Artikel 3 was een moeilijk leesbare bepaling met uitzonderingsregels op de aanspraak op een subsidie voor palliatieve terminale zorg door vrijwilligers. Er ontstonden in de praktijk keer op keer onduidelijkheden over het antwoord op de vraag wanneer een instelling aanspraak mag maken op een subsidie voor palliatieve terminale zorg door vrijwilligers.
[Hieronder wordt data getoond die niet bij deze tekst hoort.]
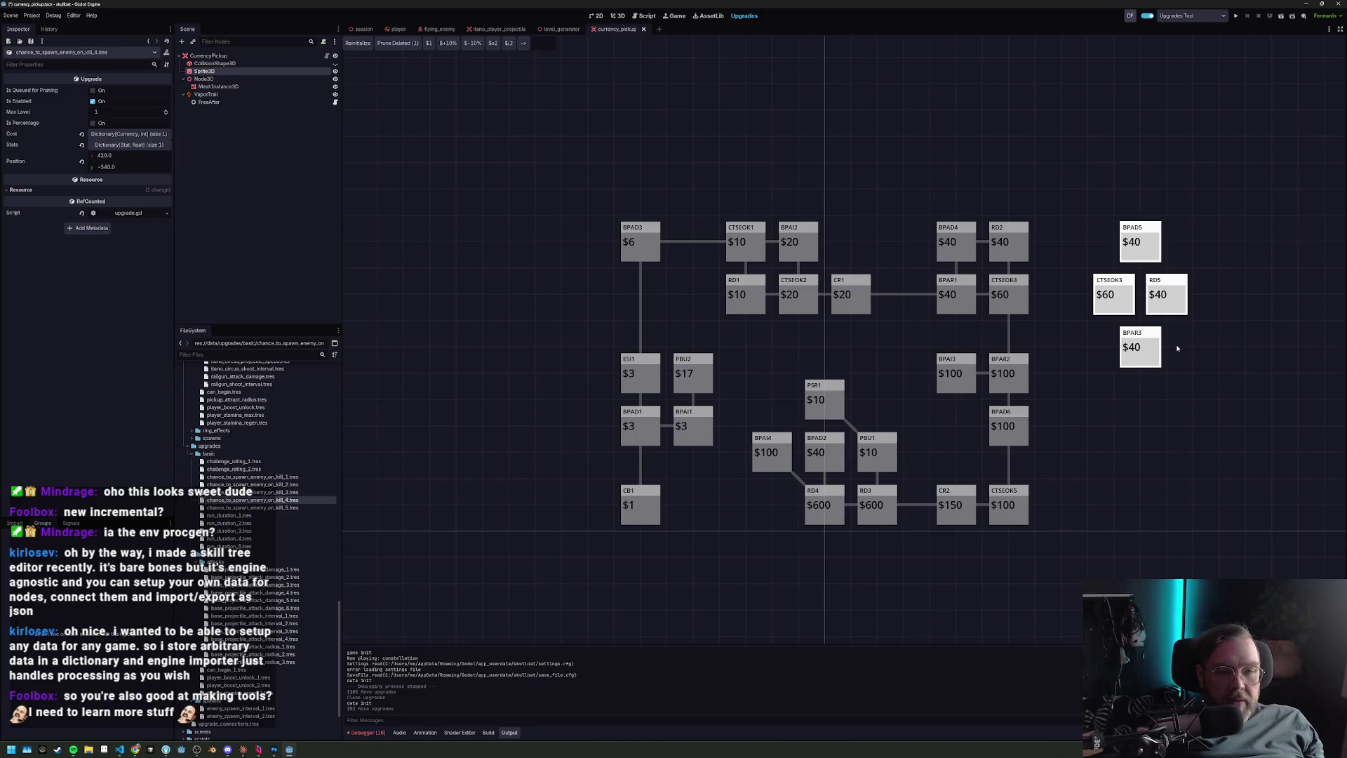
pyautogui.press('Delete')
pyautogui.click(1136, 333)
Met deze wijzigingsregeling is positief in artikel 3 opgenomen in welke gevallen een instelling in aanmerking komt voor een subsidie voor palliatieve terminale zorg door vrijwilligers.

Onderdelen G en H

Aanvragers dienen een jaarverslag op te nemen bij de subsidieaanvraag (onderdeel H). Zie het algemeen deel van de toelichting onder 2 (Wijzigingen).

Artikel 14, tweede lid, tweede zin, is als gevolg daarvan vervallen (onderdeel G). De strekking van dit artikel is overgenomen in artikel 15, derde lid (nieuw).

Onderdeel I

De tijdelijke paragraaf 2a over de eenmalige tegemoetkoming energiekosten (artikel 2a en 2b) zijn uitgewerkt en bij deze wijzigingsregeling vervallen.